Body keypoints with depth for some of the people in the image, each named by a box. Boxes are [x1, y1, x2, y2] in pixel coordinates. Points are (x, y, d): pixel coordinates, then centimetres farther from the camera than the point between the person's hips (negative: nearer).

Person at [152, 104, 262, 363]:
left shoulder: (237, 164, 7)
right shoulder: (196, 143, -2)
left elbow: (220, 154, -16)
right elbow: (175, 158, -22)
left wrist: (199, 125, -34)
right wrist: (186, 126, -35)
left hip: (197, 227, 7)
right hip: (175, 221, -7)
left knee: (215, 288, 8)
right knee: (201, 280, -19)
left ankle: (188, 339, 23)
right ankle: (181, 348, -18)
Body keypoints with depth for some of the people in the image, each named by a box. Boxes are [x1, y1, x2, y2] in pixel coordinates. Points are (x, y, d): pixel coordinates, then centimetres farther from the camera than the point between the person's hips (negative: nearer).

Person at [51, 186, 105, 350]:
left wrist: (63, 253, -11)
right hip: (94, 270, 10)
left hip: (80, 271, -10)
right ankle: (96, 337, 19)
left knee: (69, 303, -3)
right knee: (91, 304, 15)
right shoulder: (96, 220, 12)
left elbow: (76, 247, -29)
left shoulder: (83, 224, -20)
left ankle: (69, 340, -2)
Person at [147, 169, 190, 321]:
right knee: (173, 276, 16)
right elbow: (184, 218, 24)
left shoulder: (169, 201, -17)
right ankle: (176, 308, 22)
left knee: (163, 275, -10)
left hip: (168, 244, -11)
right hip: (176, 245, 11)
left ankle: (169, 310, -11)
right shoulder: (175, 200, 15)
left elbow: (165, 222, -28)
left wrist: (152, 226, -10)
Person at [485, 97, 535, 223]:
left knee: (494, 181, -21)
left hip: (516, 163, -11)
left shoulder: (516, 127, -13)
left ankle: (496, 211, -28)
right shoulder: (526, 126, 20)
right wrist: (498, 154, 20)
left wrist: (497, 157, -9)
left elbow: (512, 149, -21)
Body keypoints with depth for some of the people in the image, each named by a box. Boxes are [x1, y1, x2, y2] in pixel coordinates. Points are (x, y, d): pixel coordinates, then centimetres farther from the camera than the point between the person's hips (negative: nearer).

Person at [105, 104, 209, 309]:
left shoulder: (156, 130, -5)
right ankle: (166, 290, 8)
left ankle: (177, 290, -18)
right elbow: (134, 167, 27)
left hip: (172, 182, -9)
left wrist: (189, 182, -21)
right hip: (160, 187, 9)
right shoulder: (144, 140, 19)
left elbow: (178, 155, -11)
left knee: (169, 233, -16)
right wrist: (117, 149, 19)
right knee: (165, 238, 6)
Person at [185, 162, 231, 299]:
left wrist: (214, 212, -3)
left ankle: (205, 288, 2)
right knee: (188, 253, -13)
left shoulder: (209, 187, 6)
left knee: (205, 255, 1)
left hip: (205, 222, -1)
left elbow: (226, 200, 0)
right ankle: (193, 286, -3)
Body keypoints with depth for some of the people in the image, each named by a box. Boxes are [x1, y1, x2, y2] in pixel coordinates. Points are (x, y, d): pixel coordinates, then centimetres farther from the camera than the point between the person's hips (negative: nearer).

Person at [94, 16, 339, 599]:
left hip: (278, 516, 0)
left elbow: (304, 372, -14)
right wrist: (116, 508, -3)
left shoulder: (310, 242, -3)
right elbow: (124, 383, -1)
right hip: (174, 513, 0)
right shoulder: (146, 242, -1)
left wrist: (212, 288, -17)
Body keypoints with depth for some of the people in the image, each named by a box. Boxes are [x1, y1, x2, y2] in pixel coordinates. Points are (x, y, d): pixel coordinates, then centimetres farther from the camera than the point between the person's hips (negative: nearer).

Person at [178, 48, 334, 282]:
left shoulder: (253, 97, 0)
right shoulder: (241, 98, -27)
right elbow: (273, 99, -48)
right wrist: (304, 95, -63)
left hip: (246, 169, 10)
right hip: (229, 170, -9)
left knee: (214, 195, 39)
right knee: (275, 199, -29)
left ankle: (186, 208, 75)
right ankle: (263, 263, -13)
==
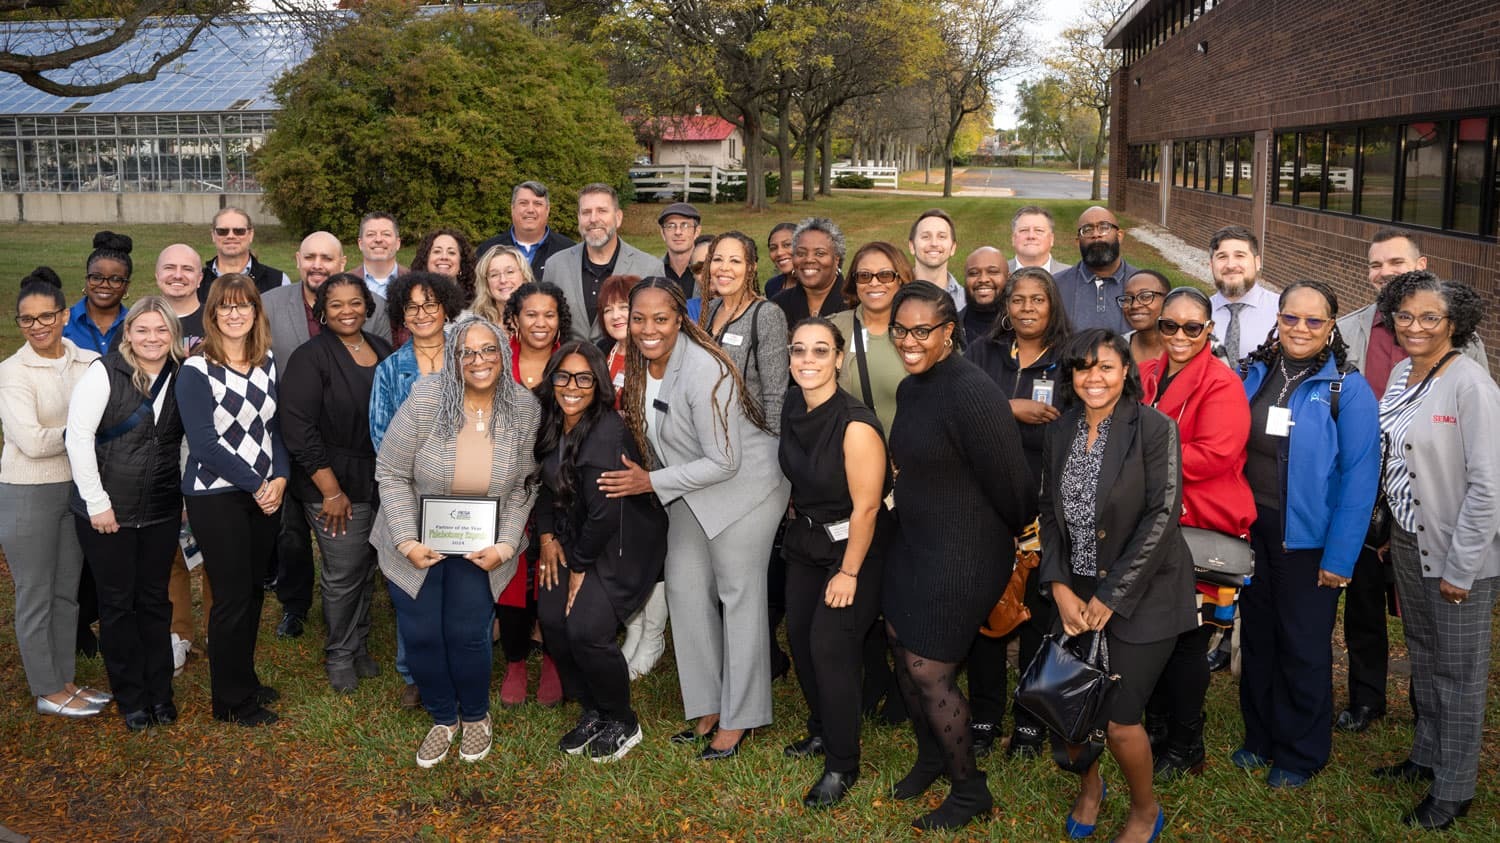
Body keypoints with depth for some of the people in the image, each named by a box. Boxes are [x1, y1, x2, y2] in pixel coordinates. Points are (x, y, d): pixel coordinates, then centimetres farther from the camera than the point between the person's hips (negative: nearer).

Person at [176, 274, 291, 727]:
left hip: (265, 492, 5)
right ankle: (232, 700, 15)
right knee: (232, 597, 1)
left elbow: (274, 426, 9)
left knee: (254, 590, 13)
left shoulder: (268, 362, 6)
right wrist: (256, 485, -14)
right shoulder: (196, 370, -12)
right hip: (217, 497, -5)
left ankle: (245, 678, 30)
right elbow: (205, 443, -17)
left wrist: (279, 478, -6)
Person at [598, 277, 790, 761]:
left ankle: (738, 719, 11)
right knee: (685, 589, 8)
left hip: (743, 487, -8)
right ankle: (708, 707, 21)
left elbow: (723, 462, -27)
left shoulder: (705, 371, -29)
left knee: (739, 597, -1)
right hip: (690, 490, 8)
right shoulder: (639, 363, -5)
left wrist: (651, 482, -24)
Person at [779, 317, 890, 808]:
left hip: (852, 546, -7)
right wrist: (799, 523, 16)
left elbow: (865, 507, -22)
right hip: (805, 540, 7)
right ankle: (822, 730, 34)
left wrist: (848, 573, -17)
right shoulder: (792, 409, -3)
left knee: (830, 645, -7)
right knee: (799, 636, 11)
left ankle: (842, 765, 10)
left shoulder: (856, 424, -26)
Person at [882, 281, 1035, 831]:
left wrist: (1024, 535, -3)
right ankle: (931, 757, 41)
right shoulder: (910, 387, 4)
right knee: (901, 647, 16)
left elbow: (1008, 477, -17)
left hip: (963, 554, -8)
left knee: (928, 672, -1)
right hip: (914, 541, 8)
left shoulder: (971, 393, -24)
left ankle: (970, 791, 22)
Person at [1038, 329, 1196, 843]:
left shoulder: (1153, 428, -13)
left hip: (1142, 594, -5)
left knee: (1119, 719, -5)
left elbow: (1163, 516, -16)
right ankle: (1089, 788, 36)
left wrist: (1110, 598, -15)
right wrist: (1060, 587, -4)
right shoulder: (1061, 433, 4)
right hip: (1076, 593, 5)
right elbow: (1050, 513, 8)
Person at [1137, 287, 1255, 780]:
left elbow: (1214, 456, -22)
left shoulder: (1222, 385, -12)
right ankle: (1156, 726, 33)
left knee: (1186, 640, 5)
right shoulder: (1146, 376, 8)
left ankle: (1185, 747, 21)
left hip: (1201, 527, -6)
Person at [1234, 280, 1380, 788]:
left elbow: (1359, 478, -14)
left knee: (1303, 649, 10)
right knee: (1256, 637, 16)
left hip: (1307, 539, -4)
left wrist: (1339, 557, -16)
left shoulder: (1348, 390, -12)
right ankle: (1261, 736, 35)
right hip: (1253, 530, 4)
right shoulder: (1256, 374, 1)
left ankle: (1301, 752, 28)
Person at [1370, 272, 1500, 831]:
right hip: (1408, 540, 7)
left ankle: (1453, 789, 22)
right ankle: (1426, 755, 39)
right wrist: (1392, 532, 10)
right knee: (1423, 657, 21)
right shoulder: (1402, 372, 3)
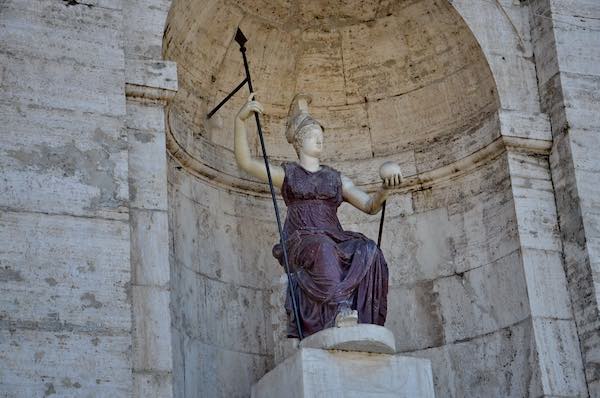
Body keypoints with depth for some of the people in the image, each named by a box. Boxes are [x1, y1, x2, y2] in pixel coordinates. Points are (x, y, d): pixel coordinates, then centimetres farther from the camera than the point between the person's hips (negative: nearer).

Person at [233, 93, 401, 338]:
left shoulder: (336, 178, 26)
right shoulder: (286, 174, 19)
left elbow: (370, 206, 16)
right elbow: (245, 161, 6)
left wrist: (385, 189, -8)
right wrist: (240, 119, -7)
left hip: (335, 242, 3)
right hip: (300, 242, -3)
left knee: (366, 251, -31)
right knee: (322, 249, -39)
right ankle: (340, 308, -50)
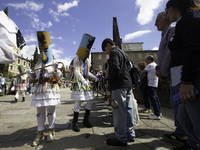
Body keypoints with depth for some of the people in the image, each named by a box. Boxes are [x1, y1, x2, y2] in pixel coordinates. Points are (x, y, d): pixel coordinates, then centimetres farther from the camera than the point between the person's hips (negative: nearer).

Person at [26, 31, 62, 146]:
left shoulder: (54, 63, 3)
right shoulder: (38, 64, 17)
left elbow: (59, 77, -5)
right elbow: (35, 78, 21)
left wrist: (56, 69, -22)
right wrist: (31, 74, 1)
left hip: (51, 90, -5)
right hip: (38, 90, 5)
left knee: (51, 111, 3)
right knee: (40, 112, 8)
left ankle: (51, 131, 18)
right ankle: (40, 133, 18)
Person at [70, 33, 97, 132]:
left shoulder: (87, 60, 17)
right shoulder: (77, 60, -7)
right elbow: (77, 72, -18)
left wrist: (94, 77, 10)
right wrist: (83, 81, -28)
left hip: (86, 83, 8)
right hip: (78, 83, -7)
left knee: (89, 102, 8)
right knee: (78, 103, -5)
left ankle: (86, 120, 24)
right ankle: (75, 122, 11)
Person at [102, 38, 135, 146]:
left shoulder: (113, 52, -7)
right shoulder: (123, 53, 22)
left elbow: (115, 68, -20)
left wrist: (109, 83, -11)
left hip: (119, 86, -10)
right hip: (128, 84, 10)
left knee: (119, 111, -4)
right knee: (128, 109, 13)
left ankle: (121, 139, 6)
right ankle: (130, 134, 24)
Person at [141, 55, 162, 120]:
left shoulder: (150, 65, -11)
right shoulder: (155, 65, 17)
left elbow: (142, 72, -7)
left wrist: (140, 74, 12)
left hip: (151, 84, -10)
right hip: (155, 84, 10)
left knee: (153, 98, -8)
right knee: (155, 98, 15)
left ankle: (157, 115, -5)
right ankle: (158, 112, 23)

What is required
Quote word for word the lines of the items above, from the line containing "left hip: (168, 244, -11)" through the line containing "left elbow: (512, 149, -21)", including both of those lines.

Solution for this exercise
left hip: (168, 244, -11)
right hip: (176, 245, 11)
left ankle: (169, 310, -11)
right shoulder: (175, 200, 15)
left elbow: (165, 222, -28)
left wrist: (152, 226, -10)
Person at [485, 97, 535, 223]:
left knee: (494, 181, -21)
left hip: (516, 163, -11)
left shoulder: (516, 127, -13)
left ankle: (496, 211, -28)
right shoulder: (526, 126, 20)
right wrist: (498, 154, 20)
left wrist: (497, 157, -9)
left elbow: (512, 149, -21)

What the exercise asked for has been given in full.